**THE DATA:**

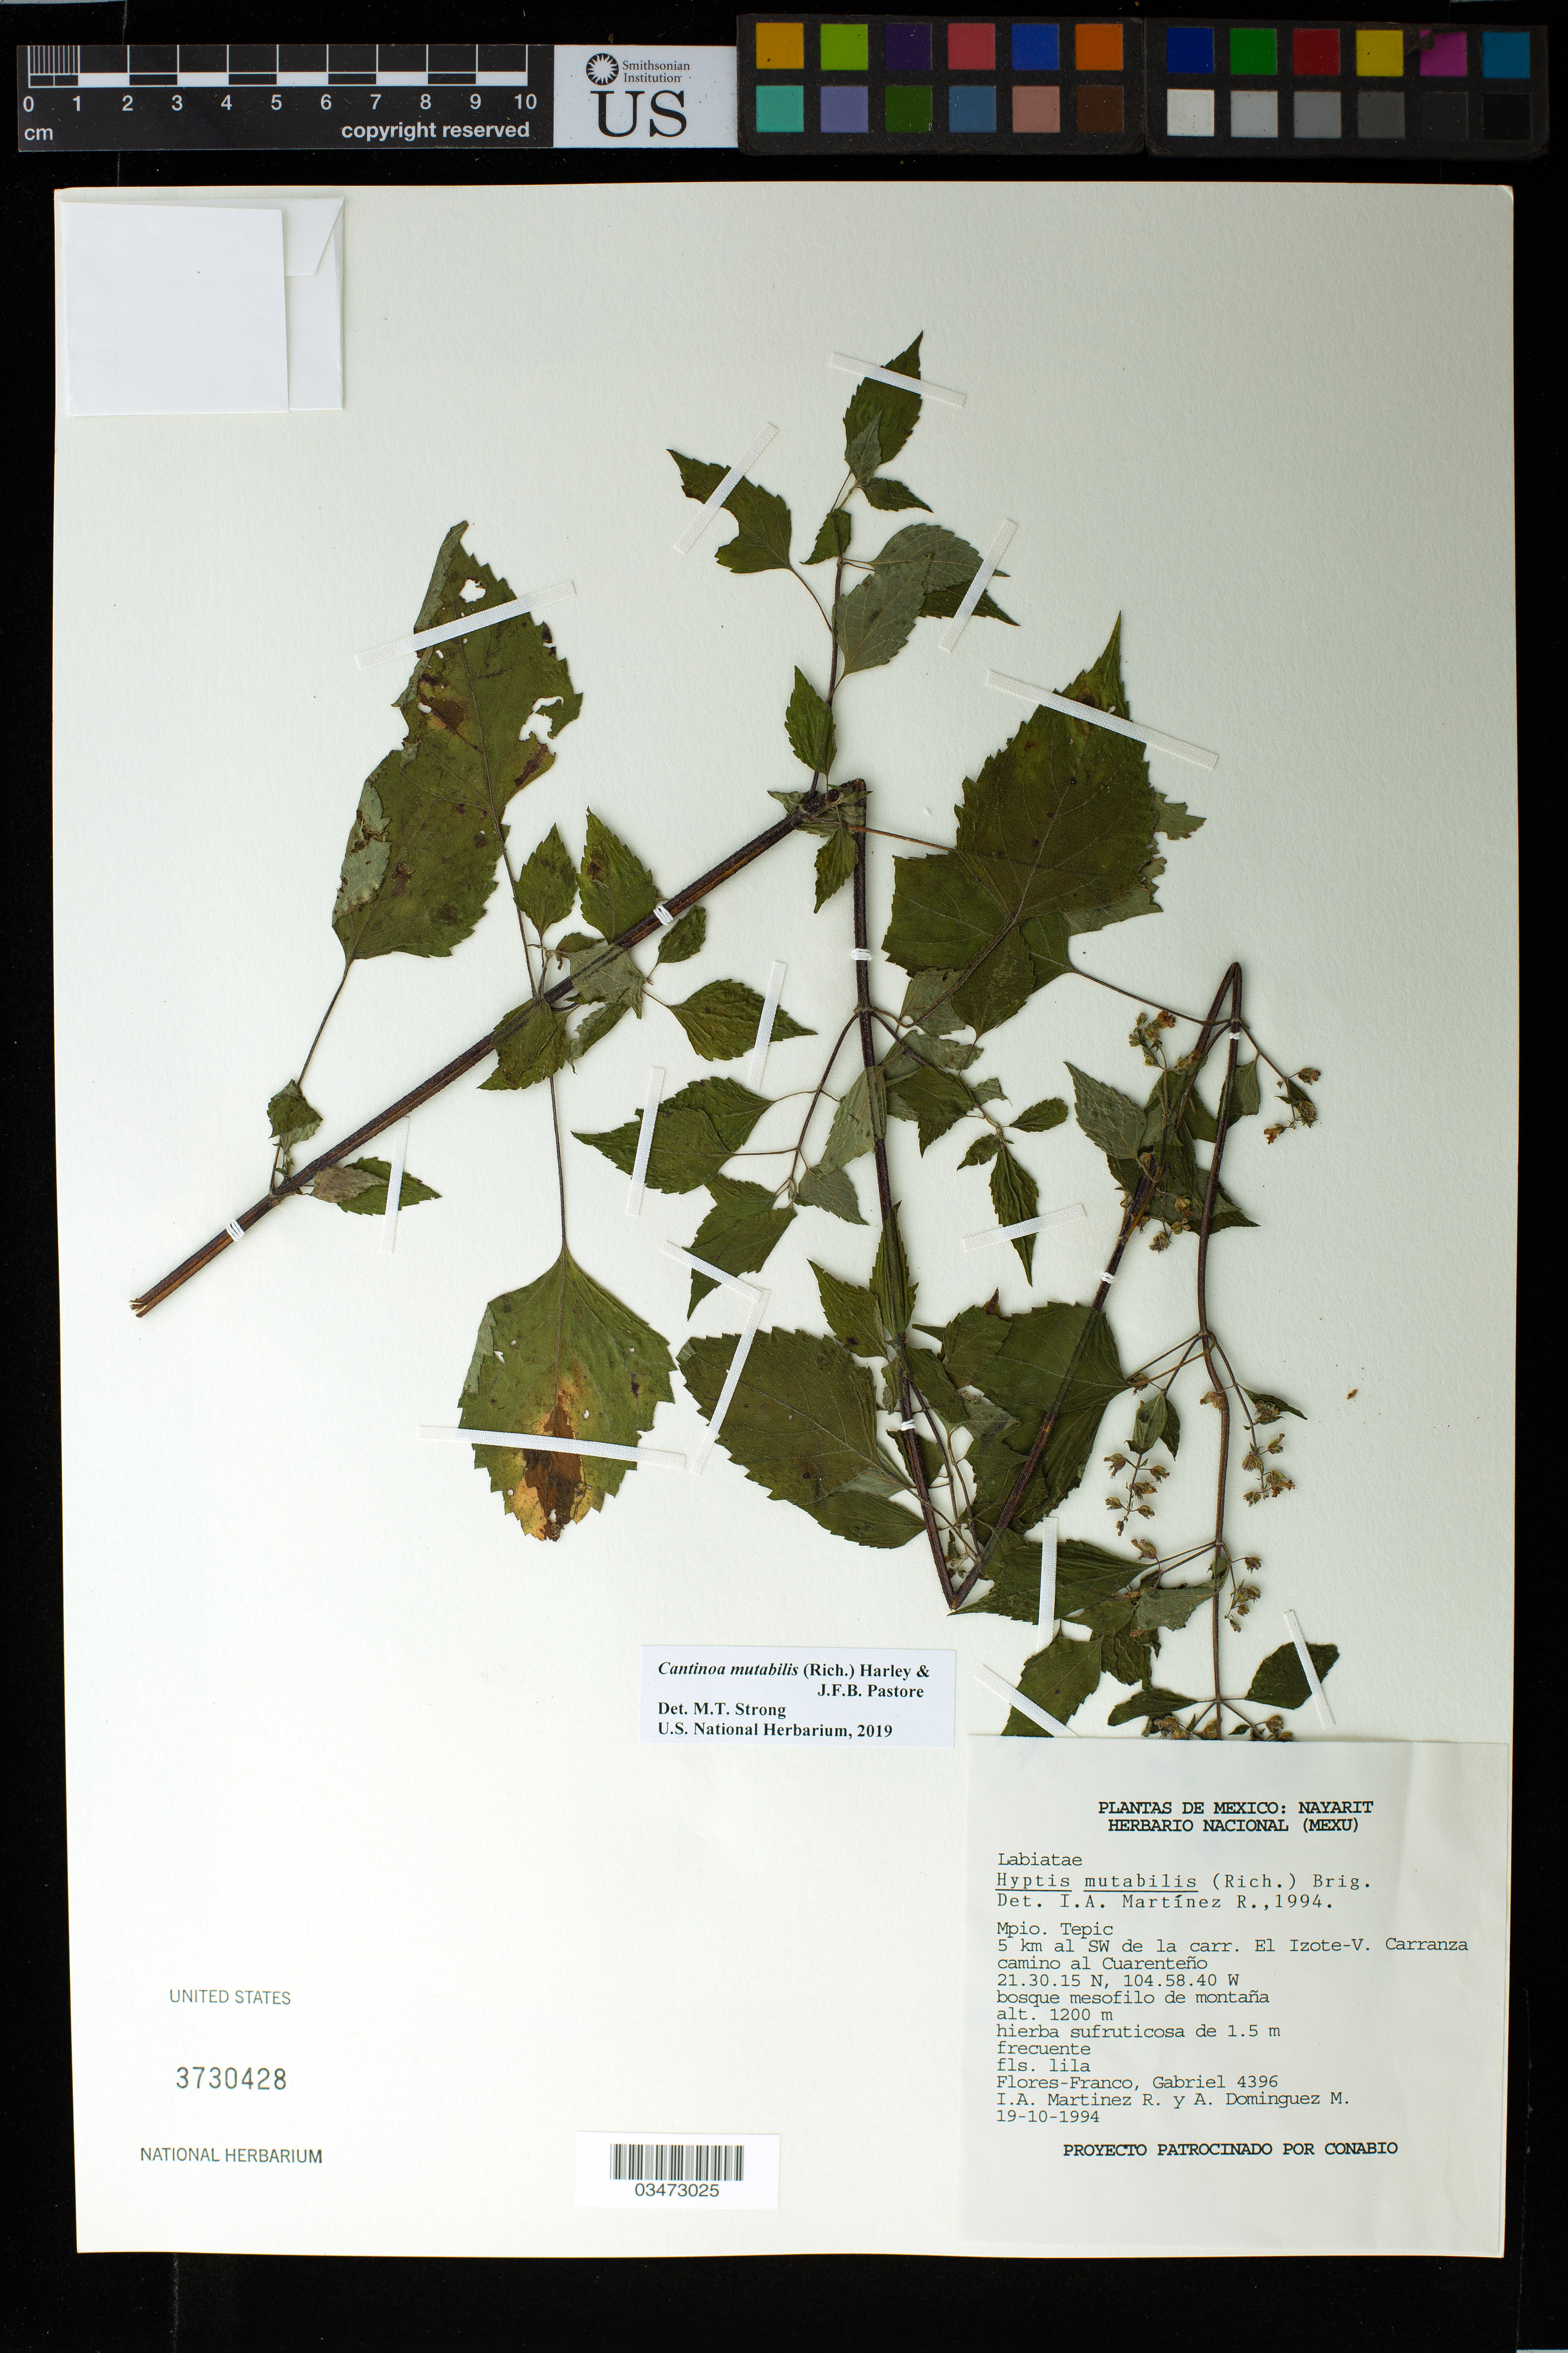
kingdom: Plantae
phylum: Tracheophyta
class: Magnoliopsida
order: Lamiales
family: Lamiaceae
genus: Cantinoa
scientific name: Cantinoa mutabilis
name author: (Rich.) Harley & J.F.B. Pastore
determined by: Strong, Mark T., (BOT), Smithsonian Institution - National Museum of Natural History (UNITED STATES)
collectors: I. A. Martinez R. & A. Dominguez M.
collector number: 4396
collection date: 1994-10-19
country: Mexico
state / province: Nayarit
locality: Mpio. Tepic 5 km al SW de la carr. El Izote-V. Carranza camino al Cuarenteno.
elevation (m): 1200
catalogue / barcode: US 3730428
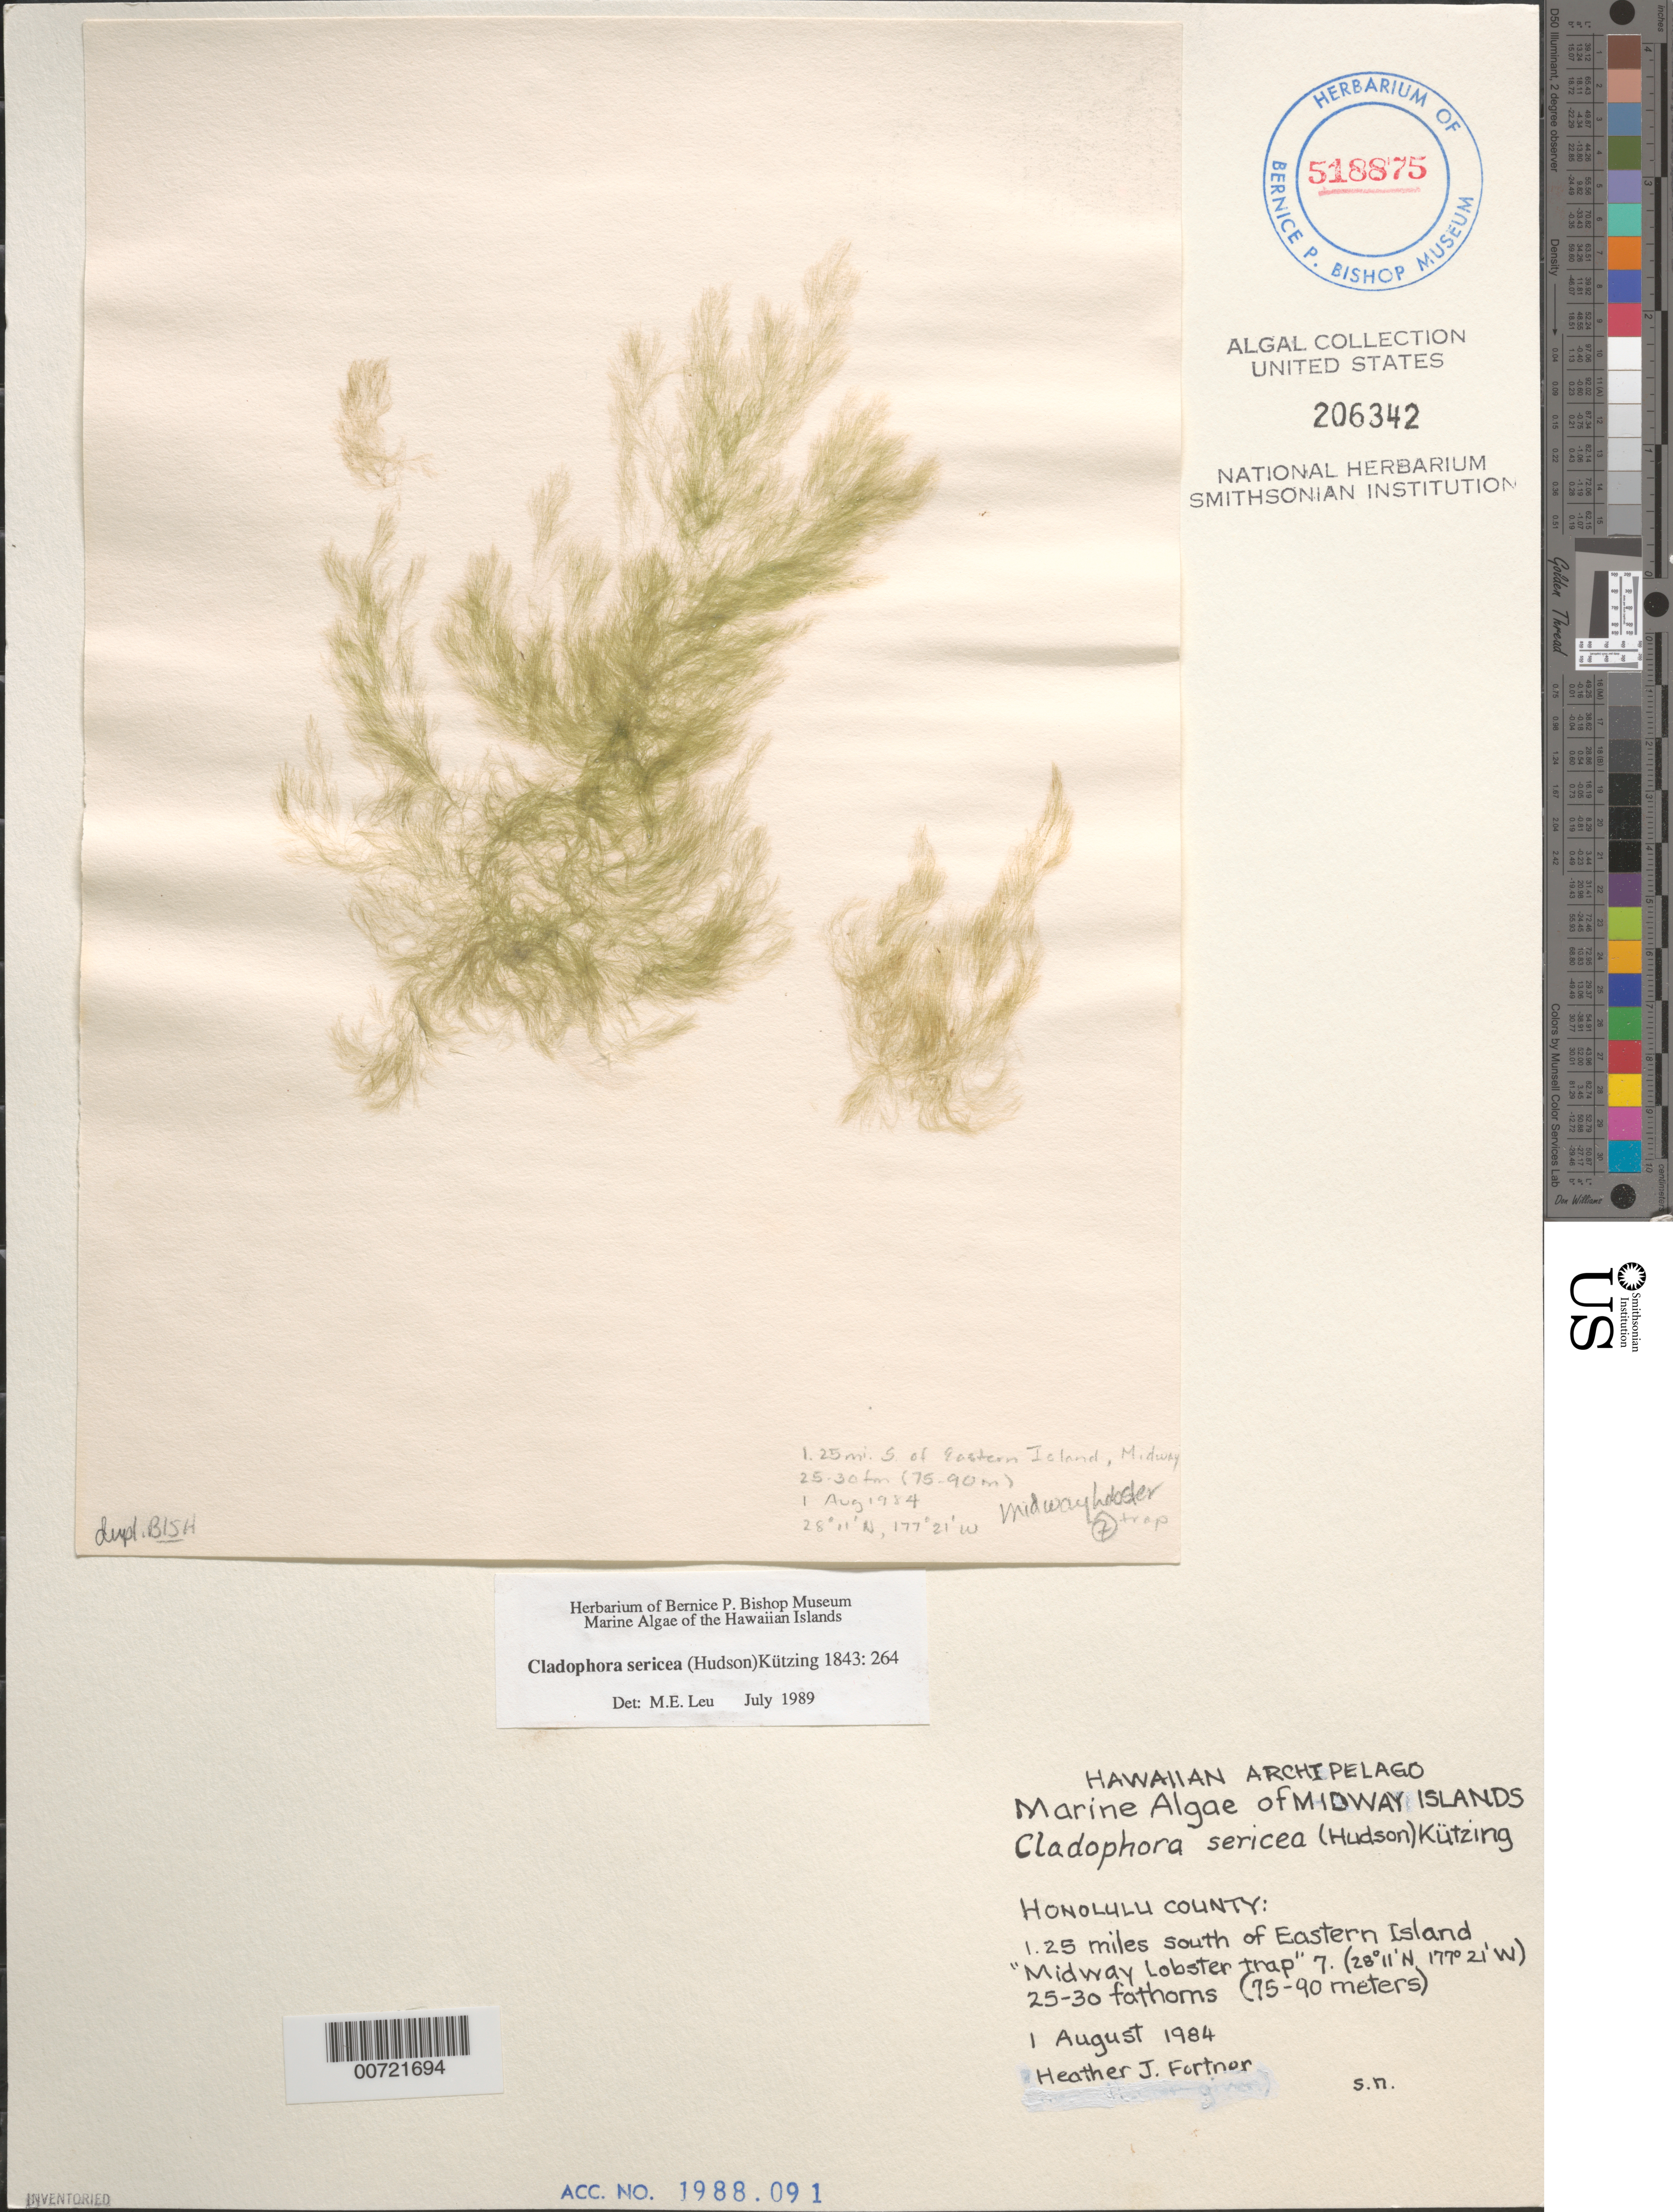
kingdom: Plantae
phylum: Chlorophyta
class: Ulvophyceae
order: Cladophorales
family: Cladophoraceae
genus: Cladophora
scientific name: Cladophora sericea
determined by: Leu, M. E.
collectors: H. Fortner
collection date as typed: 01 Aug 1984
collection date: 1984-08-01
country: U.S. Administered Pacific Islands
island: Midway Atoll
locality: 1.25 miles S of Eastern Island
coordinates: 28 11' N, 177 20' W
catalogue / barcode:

**WHAT YOU NEED TO DO:** Lay out every line of the listing above as a numbered list, skipping blank lines and leaving the pictures out.

**OUTPUT OF THE TASK:**
1. kingdom: Plantae
2. phylum: Tracheophyta
3. class: Magnoliopsida
4. order: Lamiales
5. family: Lamiaceae
6. genus: Cantinoa
7. scientific name: Cantinoa mutabilis
8. name author: (Rich.) Harley & J.F.B. Pastore
9. determined by: Strong, Mark T., (BOT), Smithsonian Institution - National Museum of Natural History (UNITED STATES)
10. collectors: I. A. Martinez R. & A. Dominguez M.
11. collector number: 4396
12. collection date: 1994-10-19
13. country: Mexico
14. state / province: Nayarit
15. locality: Mpio. Tepic 5 km al SW de la carr. El Izote-V. Carranza camino al Cuarenteno.
16. elevation (m): 1200
17. catalogue / barcode: US 3730428
18. kingdom: Plantae
19. phylum: Chlorophyta
20. class: Ulvophyceae
21. order: Cladophorales
22. family: Cladophoraceae
23. genus: Cladophora
24. scientific name: Cladophora sericea
25. determined by: Leu, M. E.
26. collectors: H. Fortner
27. collection date as typed: 01 Aug 1984
28. collection date: 1984-08-01
29. country: U.S. Administered Pacific Islands
30. island: Midway Atoll
31. locality: 1.25 miles S of Eastern Island
32. coordinates: 28 11' N, 177 20' W
33. catalogue / barcode:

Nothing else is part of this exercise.